June 1, 2026 Daily Paper

LIBERO-Safety: A Comprehensive Benchmark for Physical and Semantic Safety in Vision-Language-Action Models

A comprehensive benchmark for evaluating both physical safety (collision avoidance, force limits) and semantic safety (harmful instruction refusal) in VLA models, exposing systematic trade-offs between task performance and safety compliance.

arXiv:2606.23686 Empirical Study

Rongxu Cui, Zongzheng Zhang, Jingrui Pang et al.
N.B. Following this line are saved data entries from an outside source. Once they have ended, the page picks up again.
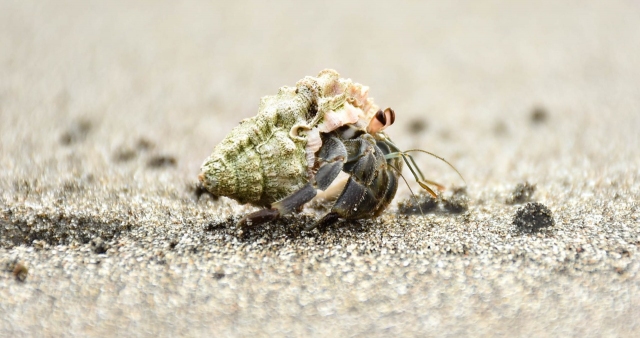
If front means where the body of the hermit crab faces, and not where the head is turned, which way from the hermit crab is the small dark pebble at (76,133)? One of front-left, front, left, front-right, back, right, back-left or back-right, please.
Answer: back-left

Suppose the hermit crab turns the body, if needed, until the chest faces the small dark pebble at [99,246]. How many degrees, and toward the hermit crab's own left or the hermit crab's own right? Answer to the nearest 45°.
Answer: approximately 180°

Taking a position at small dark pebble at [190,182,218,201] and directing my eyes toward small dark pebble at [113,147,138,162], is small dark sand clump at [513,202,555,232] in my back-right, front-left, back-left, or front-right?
back-right

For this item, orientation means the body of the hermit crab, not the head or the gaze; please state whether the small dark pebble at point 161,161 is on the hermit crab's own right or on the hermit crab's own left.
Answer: on the hermit crab's own left

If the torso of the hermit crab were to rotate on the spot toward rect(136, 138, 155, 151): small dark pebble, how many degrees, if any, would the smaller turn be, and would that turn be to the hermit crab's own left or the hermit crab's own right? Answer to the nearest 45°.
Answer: approximately 135° to the hermit crab's own left

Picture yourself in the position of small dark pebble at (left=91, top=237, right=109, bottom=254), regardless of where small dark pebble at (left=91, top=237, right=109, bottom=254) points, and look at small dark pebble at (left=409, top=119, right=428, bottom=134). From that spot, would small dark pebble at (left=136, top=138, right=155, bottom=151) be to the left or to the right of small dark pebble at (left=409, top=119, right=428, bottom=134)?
left

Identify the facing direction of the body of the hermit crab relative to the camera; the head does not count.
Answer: to the viewer's right

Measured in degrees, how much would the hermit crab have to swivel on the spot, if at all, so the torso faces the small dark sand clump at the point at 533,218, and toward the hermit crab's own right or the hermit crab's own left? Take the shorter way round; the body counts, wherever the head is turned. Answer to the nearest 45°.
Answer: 0° — it already faces it

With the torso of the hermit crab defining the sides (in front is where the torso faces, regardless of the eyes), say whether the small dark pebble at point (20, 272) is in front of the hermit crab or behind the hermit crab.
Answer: behind

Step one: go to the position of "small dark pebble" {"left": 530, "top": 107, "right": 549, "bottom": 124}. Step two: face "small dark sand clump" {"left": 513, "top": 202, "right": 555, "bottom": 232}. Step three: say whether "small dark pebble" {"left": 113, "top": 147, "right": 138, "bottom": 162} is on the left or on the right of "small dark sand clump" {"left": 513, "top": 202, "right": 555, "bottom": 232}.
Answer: right
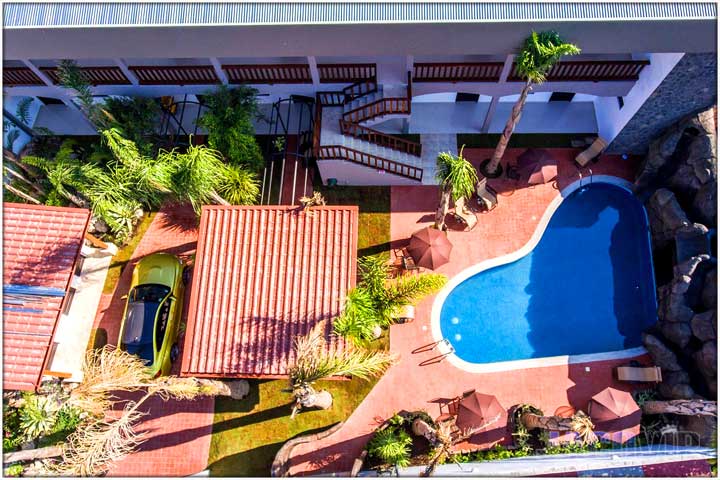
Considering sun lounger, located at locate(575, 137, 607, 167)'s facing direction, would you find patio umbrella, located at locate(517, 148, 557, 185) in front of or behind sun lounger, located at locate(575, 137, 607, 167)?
in front

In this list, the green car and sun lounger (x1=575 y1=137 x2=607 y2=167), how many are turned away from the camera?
1

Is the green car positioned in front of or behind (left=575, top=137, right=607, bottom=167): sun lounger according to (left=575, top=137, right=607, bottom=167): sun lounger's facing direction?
in front

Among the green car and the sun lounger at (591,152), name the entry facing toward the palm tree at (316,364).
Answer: the sun lounger

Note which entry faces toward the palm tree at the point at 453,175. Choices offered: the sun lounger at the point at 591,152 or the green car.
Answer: the sun lounger

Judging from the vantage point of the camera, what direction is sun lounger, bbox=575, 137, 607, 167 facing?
facing the viewer and to the left of the viewer

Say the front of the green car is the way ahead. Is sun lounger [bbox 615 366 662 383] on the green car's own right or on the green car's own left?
on the green car's own right

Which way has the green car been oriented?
away from the camera

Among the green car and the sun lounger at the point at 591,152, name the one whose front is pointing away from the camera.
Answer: the green car

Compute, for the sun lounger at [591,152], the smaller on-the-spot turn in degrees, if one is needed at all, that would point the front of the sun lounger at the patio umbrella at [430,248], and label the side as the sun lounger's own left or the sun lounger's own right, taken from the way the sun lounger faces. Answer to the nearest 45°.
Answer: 0° — it already faces it

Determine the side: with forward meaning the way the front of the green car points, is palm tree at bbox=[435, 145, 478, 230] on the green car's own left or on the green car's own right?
on the green car's own right

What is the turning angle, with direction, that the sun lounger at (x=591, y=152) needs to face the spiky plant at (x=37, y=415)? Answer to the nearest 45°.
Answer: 0° — it already faces it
vla-modelsembodied-aibenchmarksafetyphysical-safety

Focus: LIBERO-Safety extends the LIBERO manipulation benchmark with a two-dimensional safety evaluation covering physical safety (collision risk, force threshold violations) and semantic safety (compliance with harmful instructions). The paper’s key finding is that models optimised for physical safety often show decreased refusal of harmful semantic instructions, and vice versa.

Key Insights

Physical vs. semantic safety trade-off: A model can have excellent collision avoidance while executing semantically harmful tasks (e.g., precisely and safely knocking over a specific object on command). The trade-off is not just a training artefact but reflects a fundamental tension in the safety objective.
Dual evaluation necessity: Benchmarks that evaluate only one safety dimension (typically semantic) systematically miss the physical safety failure modes that are most consequential for deployed robots.
Contextual safety evaluation: The benchmark evaluates safety not just in isolated scenarios but across task sequences, exposing how safety guarantees erode in multi-task settings where context from prior tasks affects safety compliance.

Failure-First Relevance

LIBERO-Safety’s two-dimensional framework maps directly onto the Failure-First distinction between unsafe_action_elicitation (physical) and jailbreak_lift (semantic). The trade-off finding is a critical empirical result for HANSE design: a safety architecture that optimises only one dimension may worsen the other, requiring a multi-objective safety specification. The contextual evaluation dimension connects to the Failure-First multi-turn and episode-level scenario classes.